— AVAILABLE DATA —
============================================================

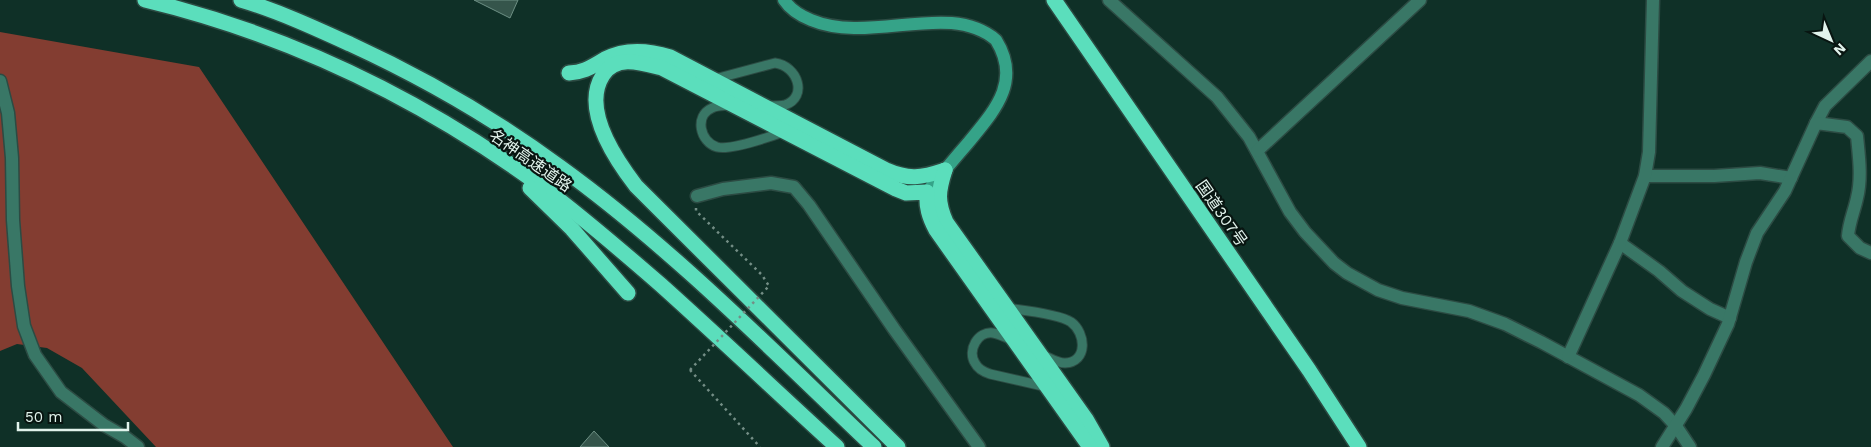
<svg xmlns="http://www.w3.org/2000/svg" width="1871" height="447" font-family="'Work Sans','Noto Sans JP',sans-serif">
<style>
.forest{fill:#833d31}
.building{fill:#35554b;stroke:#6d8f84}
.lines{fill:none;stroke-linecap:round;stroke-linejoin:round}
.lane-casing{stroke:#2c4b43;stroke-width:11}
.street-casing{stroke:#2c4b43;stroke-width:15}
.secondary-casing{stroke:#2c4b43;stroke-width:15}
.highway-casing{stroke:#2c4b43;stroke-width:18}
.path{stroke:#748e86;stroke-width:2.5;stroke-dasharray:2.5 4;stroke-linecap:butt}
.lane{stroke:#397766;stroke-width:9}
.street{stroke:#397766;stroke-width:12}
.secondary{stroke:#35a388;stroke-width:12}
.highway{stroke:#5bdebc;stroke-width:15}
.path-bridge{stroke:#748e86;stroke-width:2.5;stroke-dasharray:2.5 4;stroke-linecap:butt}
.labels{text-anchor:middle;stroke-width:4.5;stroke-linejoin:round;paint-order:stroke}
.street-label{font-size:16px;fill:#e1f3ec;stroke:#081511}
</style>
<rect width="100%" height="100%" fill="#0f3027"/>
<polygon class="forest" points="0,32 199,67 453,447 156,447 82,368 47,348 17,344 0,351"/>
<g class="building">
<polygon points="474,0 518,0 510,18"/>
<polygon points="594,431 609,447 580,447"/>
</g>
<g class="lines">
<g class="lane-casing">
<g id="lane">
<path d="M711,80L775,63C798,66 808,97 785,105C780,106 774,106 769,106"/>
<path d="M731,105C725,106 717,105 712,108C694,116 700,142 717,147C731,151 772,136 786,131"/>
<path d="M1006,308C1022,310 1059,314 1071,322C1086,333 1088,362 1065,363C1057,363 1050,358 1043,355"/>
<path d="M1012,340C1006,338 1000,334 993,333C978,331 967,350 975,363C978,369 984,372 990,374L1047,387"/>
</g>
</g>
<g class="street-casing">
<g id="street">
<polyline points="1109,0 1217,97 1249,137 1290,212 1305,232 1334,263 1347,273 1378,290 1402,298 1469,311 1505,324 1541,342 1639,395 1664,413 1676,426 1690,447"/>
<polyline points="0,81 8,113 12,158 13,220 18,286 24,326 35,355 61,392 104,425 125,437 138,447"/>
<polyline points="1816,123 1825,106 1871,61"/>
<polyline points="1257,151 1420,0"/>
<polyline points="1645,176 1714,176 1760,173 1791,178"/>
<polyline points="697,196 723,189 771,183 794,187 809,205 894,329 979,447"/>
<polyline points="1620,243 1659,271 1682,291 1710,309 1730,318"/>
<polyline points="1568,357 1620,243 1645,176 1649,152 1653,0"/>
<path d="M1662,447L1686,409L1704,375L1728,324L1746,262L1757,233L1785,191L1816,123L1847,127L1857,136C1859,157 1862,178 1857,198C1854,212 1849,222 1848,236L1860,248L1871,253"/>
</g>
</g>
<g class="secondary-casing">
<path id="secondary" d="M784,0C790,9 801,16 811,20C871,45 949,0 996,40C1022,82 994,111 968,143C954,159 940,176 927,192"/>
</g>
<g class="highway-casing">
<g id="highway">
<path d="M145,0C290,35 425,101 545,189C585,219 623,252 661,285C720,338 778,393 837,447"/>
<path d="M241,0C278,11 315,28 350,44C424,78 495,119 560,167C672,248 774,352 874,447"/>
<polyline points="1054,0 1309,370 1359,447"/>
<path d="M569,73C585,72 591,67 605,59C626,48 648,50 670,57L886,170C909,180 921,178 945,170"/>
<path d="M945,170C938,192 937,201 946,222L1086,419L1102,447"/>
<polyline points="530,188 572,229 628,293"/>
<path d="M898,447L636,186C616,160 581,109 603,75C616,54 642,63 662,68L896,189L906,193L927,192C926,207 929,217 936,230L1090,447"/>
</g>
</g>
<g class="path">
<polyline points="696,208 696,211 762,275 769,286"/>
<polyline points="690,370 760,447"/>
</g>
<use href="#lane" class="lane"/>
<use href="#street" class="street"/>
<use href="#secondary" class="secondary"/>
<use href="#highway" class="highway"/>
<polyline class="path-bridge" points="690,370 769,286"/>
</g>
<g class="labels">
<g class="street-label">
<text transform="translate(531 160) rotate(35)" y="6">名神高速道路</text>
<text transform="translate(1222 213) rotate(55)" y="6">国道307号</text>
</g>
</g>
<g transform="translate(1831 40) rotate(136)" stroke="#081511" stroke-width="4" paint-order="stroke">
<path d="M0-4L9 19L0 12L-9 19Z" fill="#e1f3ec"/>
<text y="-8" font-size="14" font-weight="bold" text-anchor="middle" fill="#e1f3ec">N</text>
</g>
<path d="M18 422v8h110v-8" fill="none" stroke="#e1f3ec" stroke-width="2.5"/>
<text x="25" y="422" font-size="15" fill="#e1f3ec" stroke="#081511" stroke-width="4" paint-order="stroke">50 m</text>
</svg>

============================================================

— EXERCISE OBJECTIVE —
All of the entries need to be retyped word for word, pictures excluded.

— TASK SOLUTION —
<svg xmlns="http://www.w3.org/2000/svg" width="1871" height="447" font-family="'Work Sans','Noto Sans JP',sans-serif">
<style>
.forest{fill:#833d31}
.building{fill:#35554b;stroke:#6d8f84}
.lines{fill:none;stroke-linecap:round;stroke-linejoin:round}
.lane-casing{stroke:#2c4b43;stroke-width:11}
.street-casing{stroke:#2c4b43;stroke-width:15}
.secondary-casing{stroke:#2c4b43;stroke-width:15}
.highway-casing{stroke:#2c4b43;stroke-width:18}
.path{stroke:#748e86;stroke-width:2.5;stroke-dasharray:2.5 4;stroke-linecap:butt}
.lane{stroke:#397766;stroke-width:9}
.street{stroke:#397766;stroke-width:12}
.secondary{stroke:#35a388;stroke-width:12}
.highway{stroke:#5bdebc;stroke-width:15}
.path-bridge{stroke:#748e86;stroke-width:2.5;stroke-dasharray:2.5 4;stroke-linecap:butt}
.labels{text-anchor:middle;stroke-width:4.5;stroke-linejoin:round;paint-order:stroke}
.street-label{font-size:16px;fill:#e1f3ec;stroke:#081511}
</style>
<rect width="100%" height="100%" fill="#0f3027"/>
<polygon class="forest" points="0,32 199,67 453,447 156,447 82,368 47,348 17,344 0,351"/>
<g class="building">
<polygon points="474,0 518,0 510,18"/>
<polygon points="594,431 609,447 580,447"/>
</g>
<g class="lines">
<g class="lane-casing">
<g id="lane">
<path d="M711,80L775,63C798,66 808,97 785,105C780,106 774,106 769,106"/>
<path d="M731,105C725,106 717,105 712,108C694,116 700,142 717,147C731,151 772,136 786,131"/>
<path d="M1006,308C1022,310 1059,314 1071,322C1086,333 1088,362 1065,363C1057,363 1050,358 1043,355"/>
<path d="M1012,340C1006,338 1000,334 993,333C978,331 967,350 975,363C978,369 984,372 990,374L1047,387"/>
</g>
</g>
<g class="street-casing">
<g id="street">
<polyline points="1109,0 1217,97 1249,137 1290,212 1305,232 1334,263 1347,273 1378,290 1402,298 1469,311 1505,324 1541,342 1639,395 1664,413 1676,426 1690,447"/>
<polyline points="0,81 8,113 12,158 13,220 18,286 24,326 35,355 61,392 104,425 125,437 138,447"/>
<polyline points="1816,123 1825,106 1871,61"/>
<polyline points="1257,151 1420,0"/>
<polyline points="1645,176 1714,176 1760,173 1791,178"/>
<polyline points="697,196 723,189 771,183 794,187 809,205 894,329 979,447"/>
<polyline points="1620,243 1659,271 1682,291 1710,309 1730,318"/>
<polyline points="1568,357 1620,243 1645,176 1649,152 1653,0"/>
<path d="M1662,447L1686,409L1704,375L1728,324L1746,262L1757,233L1785,191L1816,123L1847,127L1857,136C1859,157 1862,178 1857,198C1854,212 1849,222 1848,236L1860,248L1871,253"/>
</g>
</g>
<g class="secondary-casing">
<path id="secondary" d="M784,0C790,9 801,16 811,20C871,45 949,0 996,40C1022,82 994,111 968,143C954,159 940,176 927,192"/>
</g>
<g class="highway-casing">
<g id="highway">
<path d="M145,0C290,35 425,101 545,189C585,219 623,252 661,285C720,338 778,393 837,447"/>
<path d="M241,0C278,11 315,28 350,44C424,78 495,119 560,167C672,248 774,352 874,447"/>
<polyline points="1054,0 1309,370 1359,447"/>
<path d="M569,73C585,72 591,67 605,59C626,48 648,50 670,57L886,170C909,180 921,178 945,170"/>
<path d="M945,170C938,192 937,201 946,222L1086,419L1102,447"/>
<polyline points="530,188 572,229 628,293"/>
<path d="M898,447L636,186C616,160 581,109 603,75C616,54 642,63 662,68L896,189L906,193L927,192C926,207 929,217 936,230L1090,447"/>
</g>
</g>
<g class="path">
<polyline points="696,208 696,211 762,275 769,286"/>
<polyline points="690,370 760,447"/>
</g>
<use href="#lane" class="lane"/>
<use href="#street" class="street"/>
<use href="#secondary" class="secondary"/>
<use href="#highway" class="highway"/>
<polyline class="path-bridge" points="690,370 769,286"/>
</g>
<g class="labels">
<g class="street-label">
<text transform="translate(531 160) rotate(35)" y="6">名神高速道路</text>
<text transform="translate(1222 213) rotate(55)" y="6">国道307号</text>
</g>
</g>
<g transform="translate(1831 40) rotate(136)" stroke="#081511" stroke-width="4" paint-order="stroke">
<path d="M0-4L9 19L0 12L-9 19Z" fill="#e1f3ec"/>
<text y="-8" font-size="14" font-weight="bold" text-anchor="middle" fill="#e1f3ec">N</text>
</g>
<path d="M18 422v8h110v-8" fill="none" stroke="#e1f3ec" stroke-width="2.5"/>
<text x="25" y="422" font-size="15" fill="#e1f3ec" stroke="#081511" stroke-width="4" paint-order="stroke">50 m</text>
</svg>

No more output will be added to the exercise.